→ REQUIRED TASKS
A: List every plot title assigned through labs() in the crash-count text below.
B: Pick up the crash-count text below from its final line and carry it forward.

→ GIVEN TEXT
================

You can review the list of variables to help guide your analysis with:

View(fars_varnames)

Counts

A first step in many transportation safety analyses involves counting the number of relevant crashes, fatalities, or people involved. counts() lets users specify what to count, where to count them (rural/urban and/or in specified states), who to include, which years to include and an aggregation interval (annually or monthly), and factors involved in the crash. It returns a simple tibble that can be easily piped into ggplot() to quickly visualize counts.

my_counts <- counts(
  myFARS,
  what = "crashes",
  interval = c("year")
  ) 

head(my_counts)
#> # A tibble: 3 × 3
#>    year     n date      
#>   <dbl> <int> <date>    
#> 1  2018   778 2018-01-01
#> 2  2019   774 2019-01-01
#> 3  2020   796 2020-01-01

my_counts %>%
  ggplot(aes(x=date, y=n, label=scales::comma(n))) + 
    geom_col() + 
    geom_label(vjust=1.2) +
    labs(x=NULL, y=NULL, title = "Fatal Crashes in Virginia")

counts(
  myFARS,
  what = "fatalities",
  interval = c("year")
  ) %>%
  ggplot(aes(x=date, y=n, label=scales::comma(n))) + 
    geom_col() + 
    geom_label(vjust=1.2) +
    labs(x=NULL, y=NULL, title = "Fatalities in Virginia")

counts(myFARS,
       what = "fatalities",
       where = "rural",
       interval = c("year")
       ) %>%
  ggplot(aes(x=date, y=n, label=scales::comma(n))) + 
    geom_col() + 
    geom_label(vjust=1.2) +
    labs(x=NULL, y=NULL, title = "Rural Fatalities in Virginia")

================

Saved data entries
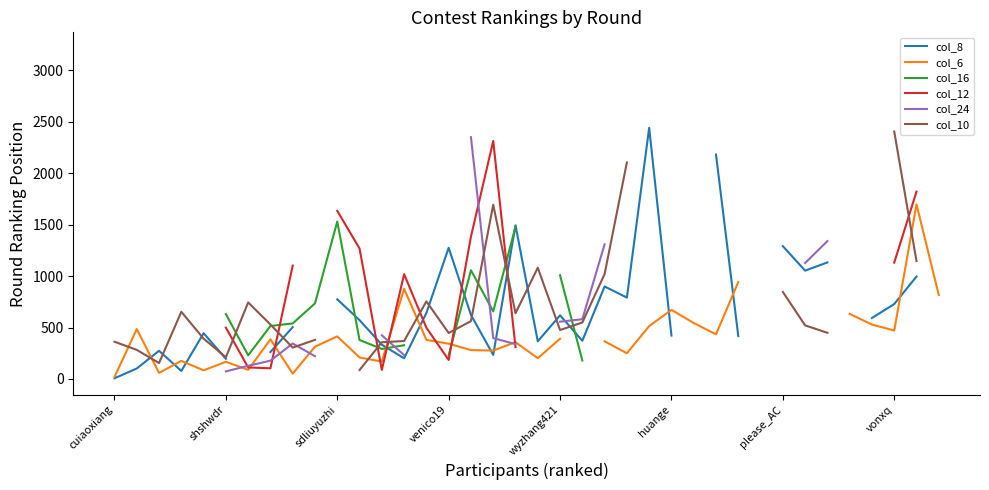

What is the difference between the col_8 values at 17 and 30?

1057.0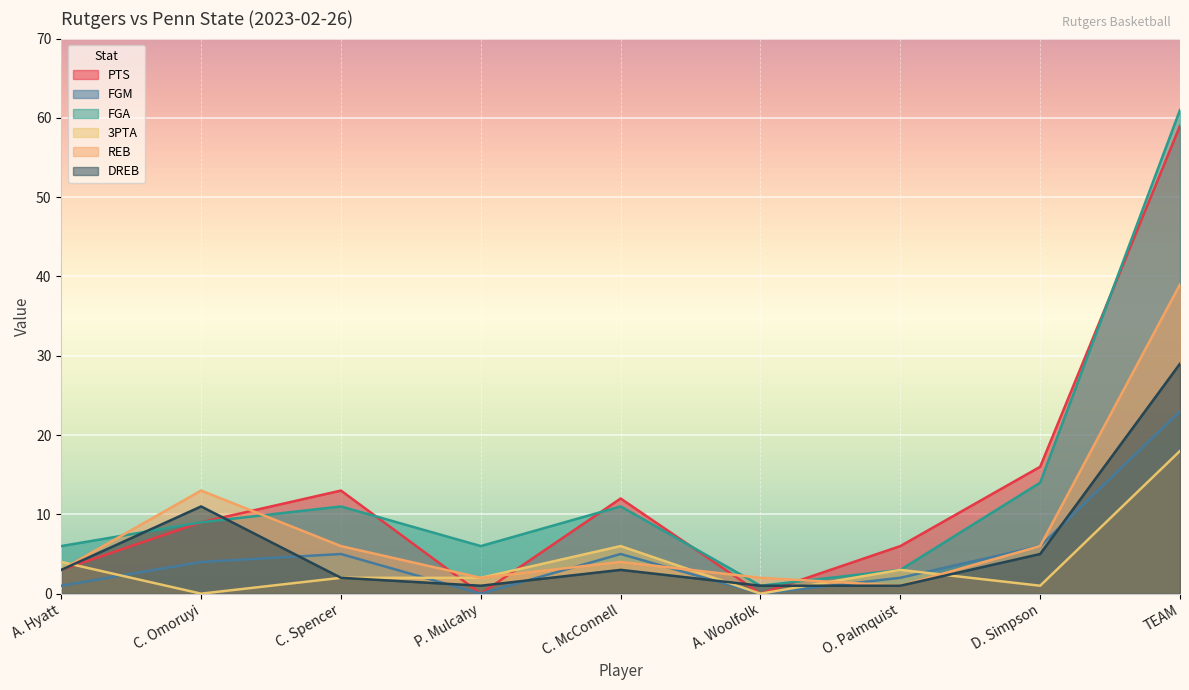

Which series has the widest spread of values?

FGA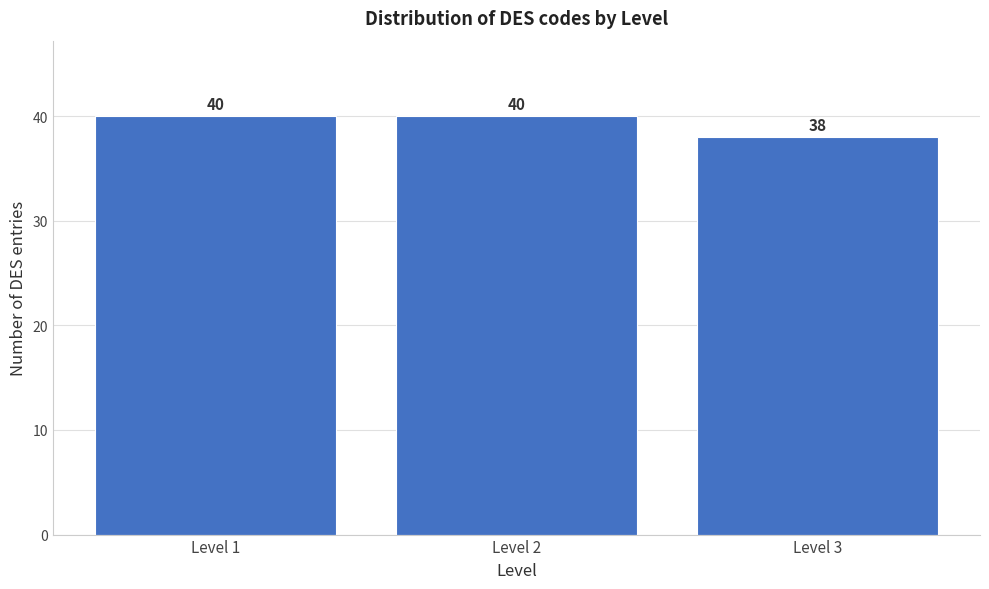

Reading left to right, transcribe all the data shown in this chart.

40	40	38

================

→ ANSWERS BY ITEM
A:
Fatal Crashes in Virginia
Fatalities in Virginia
Rural Fatalities in Virginia

B:
counts(myFARS,
       what = "fatalities",
       where = "rural",
       interval = c("year"),
       involved = "speeding"
       ) %>%
  ggplot(aes(x=date, y=n, label=scales::comma(n))) + 
    geom_col() + 
    geom_label(vjust=1.2) +
    labs(x=NULL, y=NULL, title = "Speeding-Related Fatalities in Rural Virginia")

We can combine two counts() results to make a comparison. Here we compare the number of speeding-related fatalities in rural and urban Virginia:

bind_rows(
  counts(myFARS,
       what = "fatalities",
       where = "rural",
       interval = c("year"),
       involved = "speeding"
       ) %>%
    mutate(where = "Rural"),
  counts(myFARS,
       what = "fatalities",
       where = "urban",
       interval = c("year"),
       involved = "speeding"
       ) %>%
    mutate(where = "Urban")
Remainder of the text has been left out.